This task calls for every entry below to be repeated exactly.

Saved data entries
- - -
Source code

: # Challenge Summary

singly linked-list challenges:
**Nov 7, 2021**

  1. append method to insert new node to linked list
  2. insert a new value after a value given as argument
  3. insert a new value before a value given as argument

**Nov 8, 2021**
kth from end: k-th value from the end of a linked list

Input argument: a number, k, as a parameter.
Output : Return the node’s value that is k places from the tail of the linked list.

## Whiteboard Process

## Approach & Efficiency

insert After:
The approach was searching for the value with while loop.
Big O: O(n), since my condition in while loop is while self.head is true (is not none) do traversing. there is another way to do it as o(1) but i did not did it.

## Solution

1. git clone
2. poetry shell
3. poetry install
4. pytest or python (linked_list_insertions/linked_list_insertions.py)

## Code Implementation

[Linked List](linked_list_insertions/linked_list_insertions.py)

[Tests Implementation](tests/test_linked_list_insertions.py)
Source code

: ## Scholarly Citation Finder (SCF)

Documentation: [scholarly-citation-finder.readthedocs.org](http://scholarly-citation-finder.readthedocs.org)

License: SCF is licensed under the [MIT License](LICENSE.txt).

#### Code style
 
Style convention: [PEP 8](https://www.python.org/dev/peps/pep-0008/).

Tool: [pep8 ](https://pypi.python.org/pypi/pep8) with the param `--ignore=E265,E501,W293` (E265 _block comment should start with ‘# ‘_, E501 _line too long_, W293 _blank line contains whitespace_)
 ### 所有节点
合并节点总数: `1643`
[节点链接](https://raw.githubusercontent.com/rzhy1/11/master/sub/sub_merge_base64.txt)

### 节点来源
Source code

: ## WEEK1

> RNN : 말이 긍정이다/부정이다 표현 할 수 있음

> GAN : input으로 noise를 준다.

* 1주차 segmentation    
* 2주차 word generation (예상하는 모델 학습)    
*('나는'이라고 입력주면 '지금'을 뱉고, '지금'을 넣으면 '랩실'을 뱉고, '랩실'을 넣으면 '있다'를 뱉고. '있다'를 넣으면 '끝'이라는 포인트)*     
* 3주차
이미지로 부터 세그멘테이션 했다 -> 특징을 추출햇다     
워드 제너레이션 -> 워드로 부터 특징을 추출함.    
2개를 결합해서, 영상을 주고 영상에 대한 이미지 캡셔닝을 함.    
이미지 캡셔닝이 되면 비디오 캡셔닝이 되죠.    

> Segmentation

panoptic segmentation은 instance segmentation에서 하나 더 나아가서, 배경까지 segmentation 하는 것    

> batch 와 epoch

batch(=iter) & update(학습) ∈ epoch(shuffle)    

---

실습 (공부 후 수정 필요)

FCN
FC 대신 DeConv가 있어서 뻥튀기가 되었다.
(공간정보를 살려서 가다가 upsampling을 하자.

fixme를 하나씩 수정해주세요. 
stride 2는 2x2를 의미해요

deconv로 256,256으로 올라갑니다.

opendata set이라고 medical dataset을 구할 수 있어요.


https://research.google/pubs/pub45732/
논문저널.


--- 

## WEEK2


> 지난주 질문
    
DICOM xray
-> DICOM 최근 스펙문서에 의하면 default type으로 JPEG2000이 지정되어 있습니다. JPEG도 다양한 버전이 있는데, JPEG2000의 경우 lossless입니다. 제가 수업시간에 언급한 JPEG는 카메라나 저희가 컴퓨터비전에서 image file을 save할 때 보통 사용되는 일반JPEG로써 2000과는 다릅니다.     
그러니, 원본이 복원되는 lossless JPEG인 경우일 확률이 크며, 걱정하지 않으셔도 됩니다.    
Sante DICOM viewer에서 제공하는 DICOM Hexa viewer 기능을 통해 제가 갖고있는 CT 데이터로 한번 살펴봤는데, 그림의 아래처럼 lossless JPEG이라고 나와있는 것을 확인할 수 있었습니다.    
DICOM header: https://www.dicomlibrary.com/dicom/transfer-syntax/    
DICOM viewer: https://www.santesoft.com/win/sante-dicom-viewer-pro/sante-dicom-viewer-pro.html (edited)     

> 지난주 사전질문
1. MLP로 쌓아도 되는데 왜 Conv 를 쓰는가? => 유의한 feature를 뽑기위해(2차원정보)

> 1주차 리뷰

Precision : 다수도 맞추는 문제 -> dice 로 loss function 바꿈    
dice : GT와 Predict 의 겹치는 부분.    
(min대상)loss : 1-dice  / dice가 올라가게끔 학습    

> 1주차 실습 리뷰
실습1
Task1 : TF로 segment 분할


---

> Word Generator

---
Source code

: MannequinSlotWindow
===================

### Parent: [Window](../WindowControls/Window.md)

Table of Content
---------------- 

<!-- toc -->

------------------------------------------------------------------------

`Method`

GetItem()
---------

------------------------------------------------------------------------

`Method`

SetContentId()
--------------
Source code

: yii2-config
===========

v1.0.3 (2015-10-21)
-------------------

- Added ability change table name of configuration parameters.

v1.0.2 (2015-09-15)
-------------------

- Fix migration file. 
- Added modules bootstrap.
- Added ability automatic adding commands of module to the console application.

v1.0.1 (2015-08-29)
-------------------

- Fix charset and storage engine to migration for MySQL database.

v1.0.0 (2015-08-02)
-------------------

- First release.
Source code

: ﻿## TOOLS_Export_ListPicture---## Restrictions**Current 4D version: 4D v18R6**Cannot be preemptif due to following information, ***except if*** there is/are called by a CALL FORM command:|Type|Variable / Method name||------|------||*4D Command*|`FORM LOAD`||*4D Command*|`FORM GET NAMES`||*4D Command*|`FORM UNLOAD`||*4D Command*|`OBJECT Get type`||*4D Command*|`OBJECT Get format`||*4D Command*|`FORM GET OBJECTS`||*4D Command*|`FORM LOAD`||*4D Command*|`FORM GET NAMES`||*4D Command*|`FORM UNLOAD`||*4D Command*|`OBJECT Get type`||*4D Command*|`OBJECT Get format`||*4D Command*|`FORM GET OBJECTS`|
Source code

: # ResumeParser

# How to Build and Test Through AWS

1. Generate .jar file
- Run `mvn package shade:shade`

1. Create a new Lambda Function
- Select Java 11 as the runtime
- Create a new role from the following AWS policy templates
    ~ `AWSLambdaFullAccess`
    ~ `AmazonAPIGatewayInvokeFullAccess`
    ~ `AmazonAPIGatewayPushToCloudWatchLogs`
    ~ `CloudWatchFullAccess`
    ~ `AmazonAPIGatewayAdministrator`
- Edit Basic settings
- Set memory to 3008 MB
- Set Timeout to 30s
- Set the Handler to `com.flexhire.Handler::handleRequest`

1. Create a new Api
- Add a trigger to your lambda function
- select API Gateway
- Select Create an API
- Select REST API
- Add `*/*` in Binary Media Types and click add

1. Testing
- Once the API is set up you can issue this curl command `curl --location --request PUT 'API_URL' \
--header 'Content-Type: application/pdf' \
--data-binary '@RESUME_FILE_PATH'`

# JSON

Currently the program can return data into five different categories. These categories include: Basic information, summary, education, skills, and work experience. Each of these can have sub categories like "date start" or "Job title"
- - -
Exercise answer:
Source code

: # Challenge Summary

singly linked-list challenges:
**Nov 7, 2021**

  1. append method to insert new node to linked list
  2. insert a new value after a value given as argument
  3. insert a new value before a value given as argument

**Nov 8, 2021**
kth from end: k-th value from the end of a linked list

Input argument: a number, k, as a parameter.
Output : Return the node’s value that is k places from the tail of the linked list.

## Whiteboard Process

## Approach & Efficiency

insert After:
The approach was searching for the value with while loop.
Big O: O(n), since my condition in while loop is while self.head is true (is not none) do traversing. there is another way to do it as o(1) but i did not did it.

## Solution

1. git clone
2. poetry shell
3. poetry install
4. pytest or python (linked_list_insertions/linked_list_insertions.py)

## Code Implementation

[Linked List](linked_list_insertions/linked_list_insertions.py)

[Tests Implementation](tests/test_linked_list_insertions.py)
Source code

: ## Scholarly Citation Finder (SCF)

Documentation: [scholarly-citation-finder.readthedocs.org](http://scholarly-citation-finder.readthedocs.org)

License: SCF is licensed under the [MIT License](LICENSE.txt).

#### Code style
 
Style convention: [PEP 8](https://www.python.org/dev/peps/pep-0008/).

Tool: [pep8 ](https://pypi.python.org/pypi/pep8) with the param `--ignore=E265,E501,W293` (E265 _block comment should start with ‘# ‘_, E501 _line too long_, W293 _blank line contains whitespace_)
 ### 所有节点
合并节点总数: `1643`
[节点链接](https://raw.githubusercontent.com/rzhy1/11/master/sub/sub_merge_base64.txt)

### 节点来源
Source code

: ## WEEK1

> RNN : 말이 긍정이다/부정이다 표현 할 수 있음

> GAN : input으로 noise를 준다.

* 1주차 segmentation    
* 2주차 word generation (예상하는 모델 학습)    
*('나는'이라고 입력주면 '지금'을 뱉고, '지금'을 넣으면 '랩실'을 뱉고, '랩실'을 넣으면 '있다'를 뱉고. '있다'를 넣으면 '끝'이라는 포인트)*     
* 3주차
이미지로 부터 세그멘테이션 했다 -> 특징을 추출햇다     
워드 제너레이션 -> 워드로 부터 특징을 추출함.    
2개를 결합해서, 영상을 주고 영상에 대한 이미지 캡셔닝을 함.    
이미지 캡셔닝이 되면 비디오 캡셔닝이 되죠.    

> Segmentation

panoptic segmentation은 instance segmentation에서 하나 더 나아가서, 배경까지 segmentation 하는 것    

> batch 와 epoch

batch(=iter) & update(학습) ∈ epoch(shuffle)    

---

실습 (공부 후 수정 필요)

FCN
FC 대신 DeConv가 있어서 뻥튀기가 되었다.
(공간정보를 살려서 가다가 upsampling을 하자.

fixme를 하나씩 수정해주세요. 
stride 2는 2x2를 의미해요

deconv로 256,256으로 올라갑니다.

opendata set이라고 medical dataset을 구할 수 있어요.


https://research.google/pubs/pub45732/
논문저널.


--- 

## WEEK2


> 지난주 질문
    
DICOM xray
-> DICOM 최근 스펙문서에 의하면 default type으로 JPEG2000이 지정되어 있습니다. JPEG도 다양한 버전이 있는데, JPEG2000의 경우 lossless입니다. 제가 수업시간에 언급한 JPEG는 카메라나 저희가 컴퓨터비전에서 image file을 save할 때 보통 사용되는 일반JPEG로써 2000과는 다릅니다.     
그러니, 원본이 복원되는 lossless JPEG인 경우일 확률이 크며, 걱정하지 않으셔도 됩니다.    
Sante DICOM viewer에서 제공하는 DICOM Hexa viewer 기능을 통해 제가 갖고있는 CT 데이터로 한번 살펴봤는데, 그림의 아래처럼 lossless JPEG이라고 나와있는 것을 확인할 수 있었습니다.    
DICOM header: https://www.dicomlibrary.com/dicom/transfer-syntax/    
DICOM viewer: https://www.santesoft.com/win/sante-dicom-viewer-pro/sante-dicom-viewer-pro.html (edited)     

> 지난주 사전질문
1. MLP로 쌓아도 되는데 왜 Conv 를 쓰는가? => 유의한 feature를 뽑기위해(2차원정보)

> 1주차 리뷰

Precision : 다수도 맞추는 문제 -> dice 로 loss function 바꿈    
dice : GT와 Predict 의 겹치는 부분.    
(min대상)loss : 1-dice  / dice가 올라가게끔 학습    

> 1주차 실습 리뷰
실습1
Task1 : TF로 segment 분할


---

> Word Generator

---
Source code

: MannequinSlotWindow
===================

### Parent: [Window](../WindowControls/Window.md)

Table of Content
---------------- 

<!-- toc -->

------------------------------------------------------------------------

`Method`

GetItem()
---------

------------------------------------------------------------------------

`Method`

SetContentId()
--------------
Source code

: yii2-config
===========

v1.0.3 (2015-10-21)
-------------------

- Added ability change table name of configuration parameters.

v1.0.2 (2015-09-15)
-------------------

- Fix migration file. 
- Added modules bootstrap.
- Added ability automatic adding commands of module to the console application.

v1.0.1 (2015-08-29)
-------------------

- Fix charset and storage engine to migration for MySQL database.

v1.0.0 (2015-08-02)
-------------------

- First release.
Source code

: ﻿## TOOLS_Export_ListPicture---## Restrictions**Current 4D version: 4D v18R6**Cannot be preemptif due to following information, ***except if*** there is/are called by a CALL FORM command:|Type|Variable / Method name||------|------||*4D Command*|`FORM LOAD`||*4D Command*|`FORM GET NAMES`||*4D Command*|`FORM UNLOAD`||*4D Command*|`OBJECT Get type`||*4D Command*|`OBJECT Get format`||*4D Command*|`FORM GET OBJECTS`||*4D Command*|`FORM LOAD`||*4D Command*|`FORM GET NAMES`||*4D Command*|`FORM UNLOAD`||*4D Command*|`OBJECT Get type`||*4D Command*|`OBJECT Get format`||*4D Command*|`FORM GET OBJECTS`|
Source code

: # ResumeParser

# How to Build and Test Through AWS

1. Generate .jar file
- Run `mvn package shade:shade`

1. Create a new Lambda Function
- Select Java 11 as the runtime
- Create a new role from the following AWS policy templates
    ~ `AWSLambdaFullAccess`
    ~ `AmazonAPIGatewayInvokeFullAccess`
    ~ `AmazonAPIGatewayPushToCloudWatchLogs`
    ~ `CloudWatchFullAccess`
    ~ `AmazonAPIGatewayAdministrator`
- Edit Basic settings
- Set memory to 3008 MB
- Set Timeout to 30s
- Set the Handler to `com.flexhire.Handler::handleRequest`

1. Create a new Api
- Add a trigger to your lambda function
- select API Gateway
- Select Create an API
- Select REST API
- Add `*/*` in Binary Media Types and click add

1. Testing
- Once the API is set up you can issue this curl command `curl --location --request PUT 'API_URL' \
--header 'Content-Type: application/pdf' \
--data-binary '@RESUME_FILE_PATH'`

# JSON

Currently the program can return data into five different categories. These categories include: Basic information, summary, education, skills, and work experience. Each of these can have sub categories like "date start" or "Job title"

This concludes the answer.